Somehow capitalism is good for our society but it diverts our attention from what we actually need. The theory of minimalism and capitalism is quite simple: satisfying the demand of a society by keeping the right track of course with the least amount of valuable resources. But, an important distinction is that minimalist do it out of their philanthropic and community mindsets to better those around them. Capitalists do it because it makes the most sense for their business dealings. Doing good from the bottom of your heart can only be accomplished by minimalism.

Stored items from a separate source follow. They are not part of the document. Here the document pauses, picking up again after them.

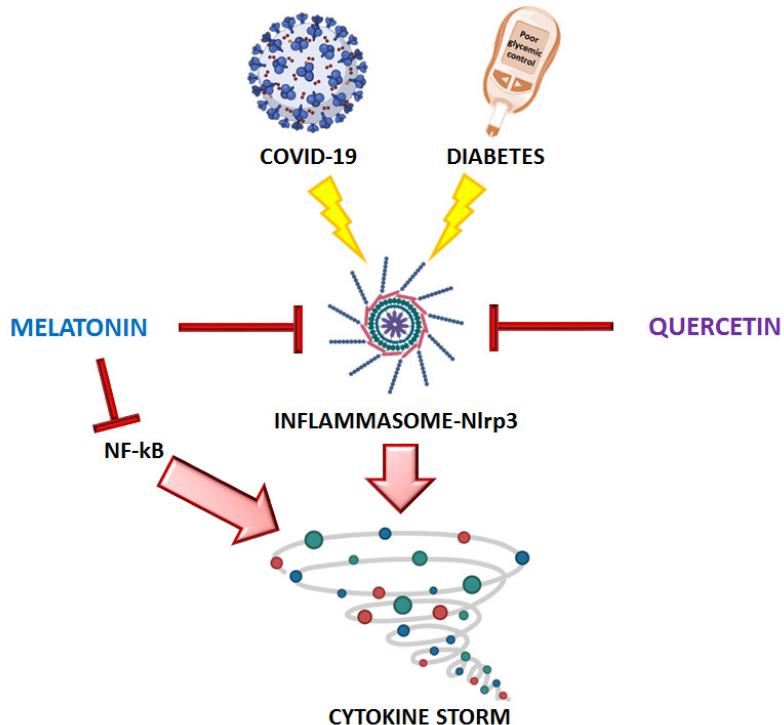
Figure 2. Proposed protective effects for melatonin and quercetin against SARS-CoV-2 infection. Melatonin and quercetin may blunt the deleterious effects of SARS-CoV-2 by reducing activation of the cytokine storm. Created with BioRender.com.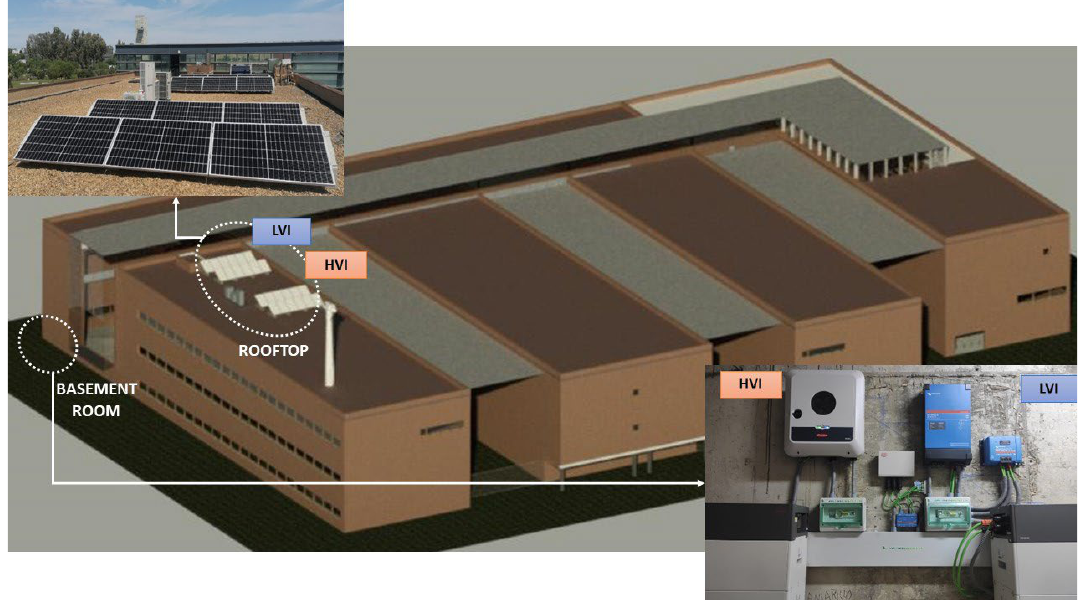
Figure 2. Prototype installed in the facilities of the School of Industrial Engineering in Badajoz (Spain).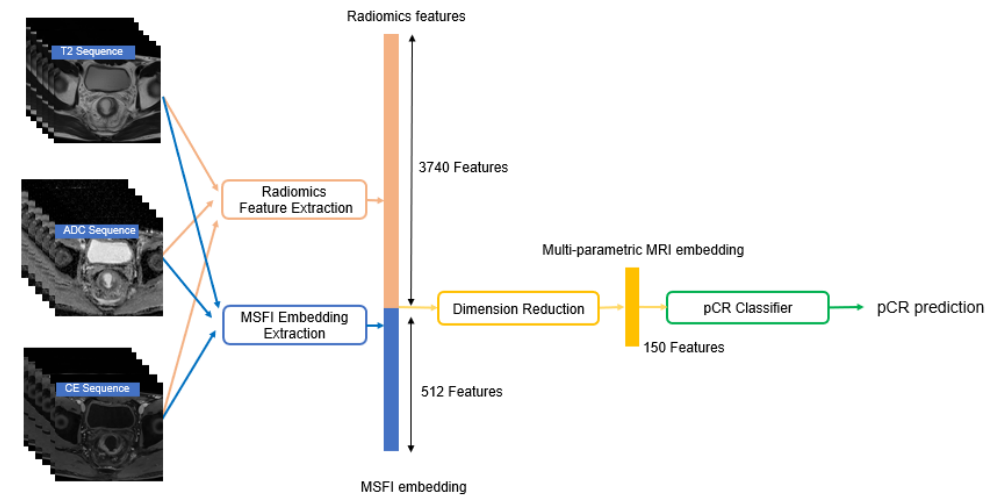
Figure 5. The overall pCR prediction method using both radiomics features and MSFI embedding, given three MRI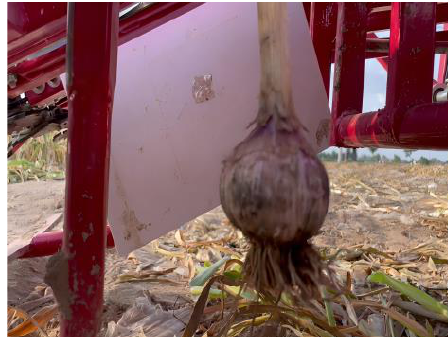
Figure 4. Image acquisition by the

Minimalism is a person’s choice to live a life full of simplicity with minimum material possessions. Minimalist relish in their predictably simple and pristine lives by removing the clutter found both literally and figuratively. They are the kind of people who find comfort in breaking down life’s complexity. They find happiness in focusing on their love and care for others. Actions mean more to minimalist than physical gifts. But, not everyone can become a minimalist overnight. Without proper mental training, it is incredibly difficult to transition over to a minimalist lifestyle. Minimalism is not for everyone. If this doesn’t sound like a lifestyle that interests you, don’t feel badly. If the whole world pursued minimalism, we would be without many prolific discoveries, innovation, and globalization. But, if more people were minimalist, there would be a lot less greed and way more compassion in this world. Always follow your true calling. If minimalism sounds enticing, read and study its founding principles and tenets. You, too, can find happiness in simplicity.

These people have chosen how they want to live in this society. Instead of criticizing their approach, we should applaud them for pursuing a compassionate, fruitful lifestyle.